▸ **Texto de referencia**
---

La mujer con Down más longeva de Europa vive en Madrid
Elena Cestafe tiene 82 años y, aunque ya está muy limitada, sigue participando en algunas actividades de grupo en El Cabezo, el centro residencial donde vive, atendida por la Fundación Gil Gayarre
Cuando terminó la Segunda Guerra Mundial, Elena Cestafe ya había nacido. Cuando Carmen Laforet ganó la primera edición del Premio Nadal, con su novela Nada, Elena ya había nacido. Cuando se rechazó el ingreso de España en la ONU, Elena ya había nacido. Cuando España se alzó con la Eurocopa o cuando llegó la democracia a nuestro país, Elena ya había nacido. Vio la luz en Zaragoza en 1943, lo que la convierte, con 82 años, en la mujer con síndrome de Down más longeva de Europa.
«En varias ocasiones han venido a estudiar sus genes porque ha superado ampliamente la esperanza de vida de las personas con Down, que ronda los 63 años», explica Carolina Reviejo, directora de El Cabezo, uno de los recursos residenciales de la Fundación Gil Gayarre, donde vive Cestafe.

---

▸ **Listado de datos**
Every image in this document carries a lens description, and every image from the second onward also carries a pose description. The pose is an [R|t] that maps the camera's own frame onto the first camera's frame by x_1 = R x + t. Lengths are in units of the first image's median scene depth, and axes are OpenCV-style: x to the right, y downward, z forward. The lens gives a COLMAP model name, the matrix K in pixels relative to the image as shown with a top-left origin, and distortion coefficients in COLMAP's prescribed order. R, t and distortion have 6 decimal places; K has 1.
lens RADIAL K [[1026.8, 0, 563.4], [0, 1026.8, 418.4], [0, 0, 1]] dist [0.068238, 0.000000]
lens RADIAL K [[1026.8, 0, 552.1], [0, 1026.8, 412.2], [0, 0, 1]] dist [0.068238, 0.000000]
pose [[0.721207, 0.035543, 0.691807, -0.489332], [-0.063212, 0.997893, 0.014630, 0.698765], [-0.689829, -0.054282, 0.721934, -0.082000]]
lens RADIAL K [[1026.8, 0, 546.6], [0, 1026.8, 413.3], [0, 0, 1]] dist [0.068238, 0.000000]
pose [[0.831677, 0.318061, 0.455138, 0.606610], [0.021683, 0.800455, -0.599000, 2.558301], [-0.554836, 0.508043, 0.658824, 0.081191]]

---

▸ **Tarea 1**
Enumere los acontecimientos que, según el texto sobre Elena Cestafe, ocurrieron cuando ella ya había nacido.
▸ **Tarea 2**
Según el texto sobre Elena Cestafe, ¿por qué se ha acudido en varias ocasiones a estudiar sus genes? Responda en una a tres oraciones.
▸ **Tarea 3**
De acuerdo con el texto sobre Elena Cestafe, ¿en qué ciudad y en qué año nació?

▸ **Respuesta 1**
- El final de la Segunda Guerra Mundial
- La victoria de Carmen Laforet en la primera edición del Premio Nadal, con su novela Nada
- El rechazo del ingreso de España en la ONU
- La victoria de España en la Eurocopa
- La llegada de la democracia a España

▸ **Respuesta 2**
Se ha acudido a estudiar sus genes porque ha superado ampliamente la esperanza de vida de las personas con síndrome de Down, que ronda los 63 años.

▸ **Respuesta 3**
Nació en Zaragoza en 1943.